• [Prompt]: Please locate every line in the entries below that contains the string "بروز" and copy each of those lines.

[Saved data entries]

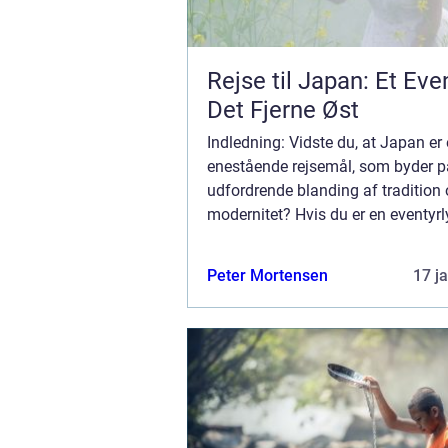
Rejse til Japan: Et Even
Det Fjerne Øst
Indledning: Vidste du, at Japan er 
enestående rejsemål, som byder p
udfordrende blanding af tradition
modernitet? Hvis du er en eventyrl
rejsende, der længes efter en oplev
Fjerne Øst, så er Japan det perfekt
Peter Mortensen
17 j
dig. I...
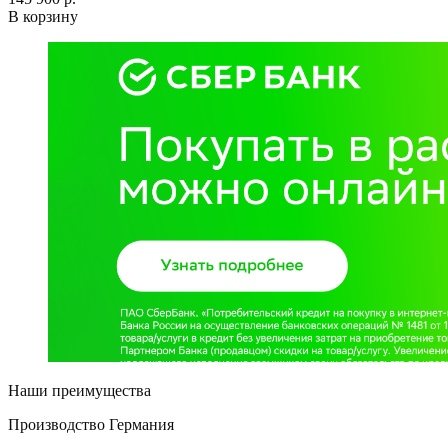
В корзину
Наши преимущества
Производство Германия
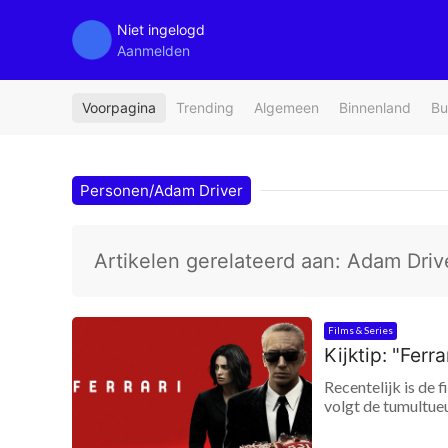
Niet ingelogd
Aanmelden
Voorpagina
Trending
Algemeen
Binnenland
Bu
Personen/Adam Driver
Artikelen gerelateerd aan: Adam Driv
Films & Series
Kijktip: "Ferr
Recentelijk is de 
volgt de tumultueu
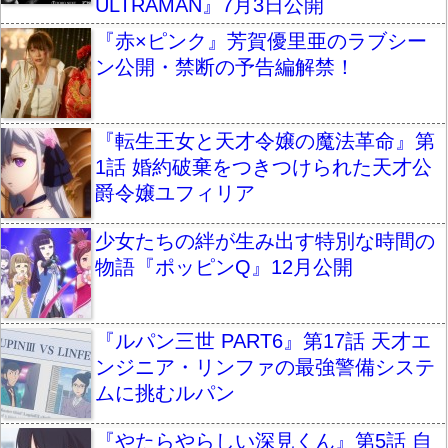
ULTRAMAN』7月3日公開
『赤×ピンク』芳賀優里亜のラブシー
ン公開・禁断の予告編解禁！
『転生王女と天才令嬢の魔法革命』第
1話 婚約破棄をつきつけられた天才公
爵令嬢ユフィリア
少女たちの絆が生み出す特別な時間の
物語『ポッピンQ』12月公開
『ルパン三世 PART6』第17話 天才エ
ンジニア・リンファの最強警備システ
ムに挑むルパン
『やたらやらしい深見くん』第5話 自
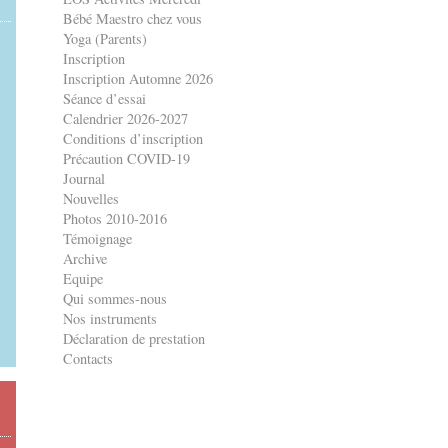
Bébé Maestro chez vous
Yoga (Parents)
Inscription
Inscription Automne 2026
Séance d’essai
Calendrier 2026-2027
Conditions d’inscription
Précaution COVID-19
Journal
Nouvelles
Photos 2010-2016
Témoignage
Archive
Equipe
Qui sommes-nous
Nos instruments
Déclaration de prestation
Contacts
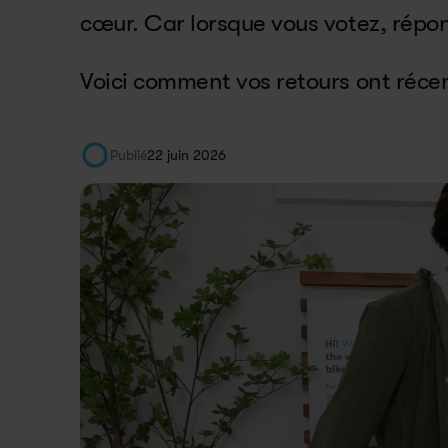
cœur. Car lorsque vous votez, répo
Voici comment vos retours ont réce
Publié
22 juin 2026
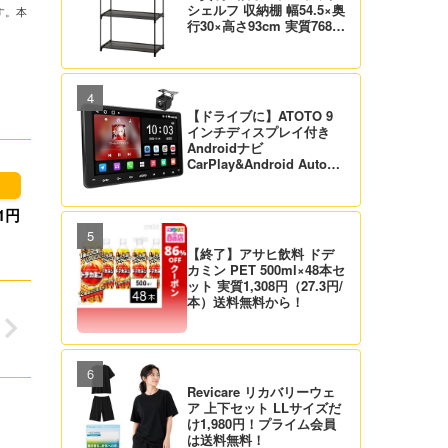
シェルフ 収納棚 幅54.5×奥
す。本
行30×高さ93cm 実質768
円！プライム会員は送料無
料！
【ドライブに】ATOTO 9
インチディスプレイ付き
Androidナビ
CarPlay&Android Auto対
応 21,995円送料無料！
【バックカメラ付】
1円
【終了】アサヒ飲料 ドデ
カミン PET 500ml×48本セ
ット 実質1,308円（27.3円/
本）送料無料から！
Revicare リカバリーウェ
ア 上下セット LLサイズだ
け1,980円！プライム会員
は送料無料！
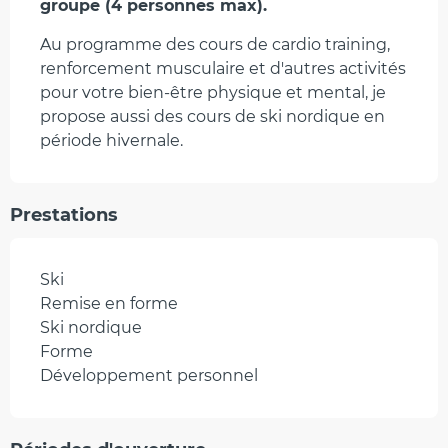
groupe (4 personnes max).
Au programme des cours de cardio training, 
renforcement musculaire et d'autres activités 
pour votre bien-être physique et mental, je 
propose aussi des cours de ski nordique en 
période hivernale.
Prestations
Ski
Remise en forme
Ski nordique
Forme
Développement personnel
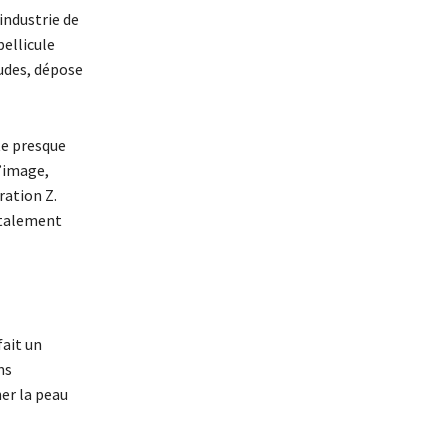
industrie de
pellicule
tudes, dépose
te presque
l’image,
ration Z.
Totalement
fait un
ms
er la peau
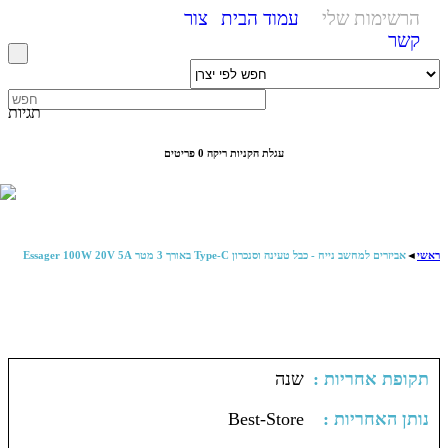
הרשימות שלי
עמוד הבית
צור
קשר
תגיות
עגלת הקניות ריקה
0 פריטים
ראשי
◄
אביזרים למחשב נייח - כבל טעינה וסנכרון Type-C באורך 3 מטר Essager 100W 20V 5A
: תקופת אחריות
שנה
: נותן האחריות
Best-Store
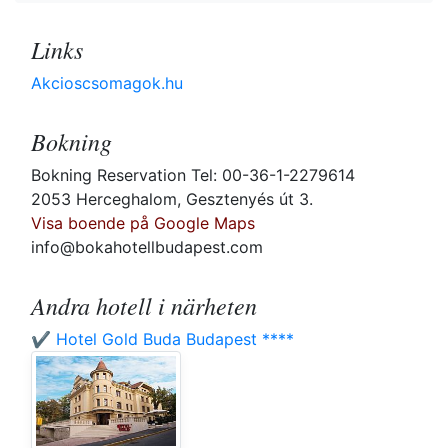
Links
Akcioscsomagok.hu
Bokning
Bokning Reservation Tel: 00-36-1-2279614
2053 Herceghalom, Gesztenyés út 3.
Visa boende på Google Maps
info@bokahotellbudapest.com
Andra hotell i närheten
✔️ Hotel Gold Buda Budapest ****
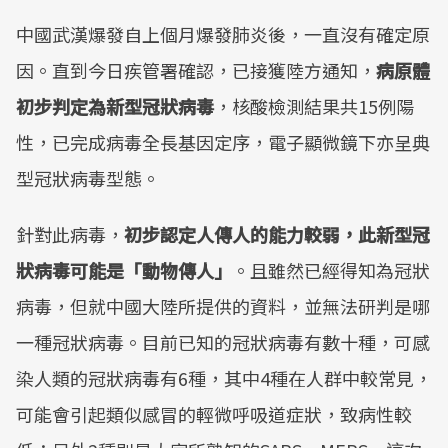
中國武漢爆發自上個月爆發肺炎後，一直沒有確定原
因。直到今日疾管署確認，已接獲陸方通知，
病原體
初步判定為新型冠狀病毒
，核酸檢測結果共15例陽
性，已完成病毒全長基因定序，電子顯微鏡下亦呈典
型冠狀病毒型態。
針對此病毒，
初步認定人傳人的能力較弱，此新型冠
狀病毒可能是「動物傳人」
。且雖然已經得知為冠狀
病毒，但就中國大陸所提供的資料，並無法研判是哪
一種冠狀病毒。目前已知的冠狀病毒有數十種，可感
染人類的冠狀病毒有6種，其中4種在人群中較常見，
可能會引起類似感冒的輕微呼吸道症狀，致病性較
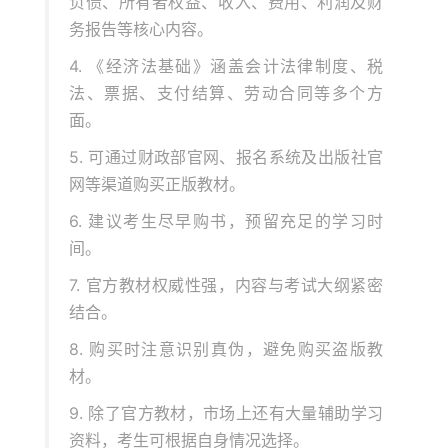
负债、所有者权益、收入、费用、利润及财
务报告等核心内容。
4. 《经济法基础》涵盖会计法律制度、税
法、票据、支付结算、劳动合同等多个方
面。
5. 可通过财政部官网、报名系统及出版社官
网等渠道购买正版教材。
6. 建议考生尽早购书，预留充足的学习时
间。
7. 官方教材权威性强，内容与考试大纲紧密
结合。
8. 购买时注意识别真伪，避免购买盗版教
材。
9. 除了官方教材，市场上还有大量辅助学习
资料，考生可根据自身情况选择。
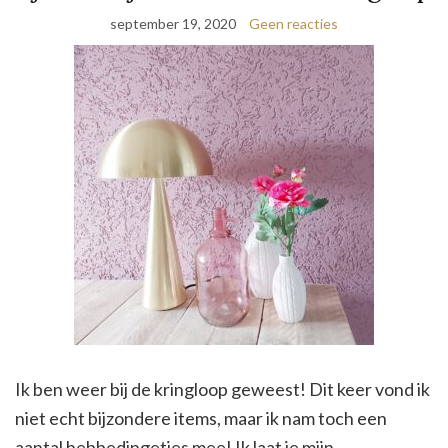
september 19, 2020
Geen reacties
Ik ben weer bij de kringloop geweest! Dit keer vond ik
niet echt bijzondere items, maar ik nam toch een
aantal hebbedingetjes mee! Ik laat je mijn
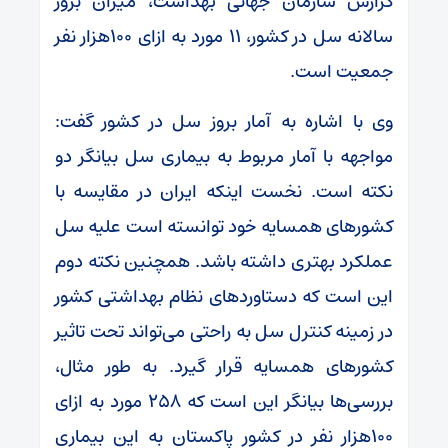
گزارش سازمان جهانی بهداشت، میزان بروز
سالانه سل در کشور، ۱۱ مورد به ازای ۱۰۰هزار نفر
جمعیت است.
وی با اشاره به آمار بروز سل در کشور گفت:
مواجهه با آمار مربوط به بیماری سل بیانگر دو
نکته است. نخست اینکه ایران در مقایسه با
کشورهای همسایه خود توانسته است علیه سل
عملکرد بهتری داشته باشد. همچنین نکته دوم
این است که دستاوردهای نظام بهداشتی کشور
در زمینه کنترل سل به راحتی می‌تواند تحت تاثیر
کشورهای همسایه قرار گیرد. به طور مثال،
بررسی‌ها بیانگر این است که ۲۵۸ مورد به ازای
۱۰۰هزار نفر در کشور پاکستان به این بیماری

• [Written answer]:
گزارش سازمان جهانی بهداشت، میزان بروز
وی با اشاره به آمار بروز سل در کشور گفت:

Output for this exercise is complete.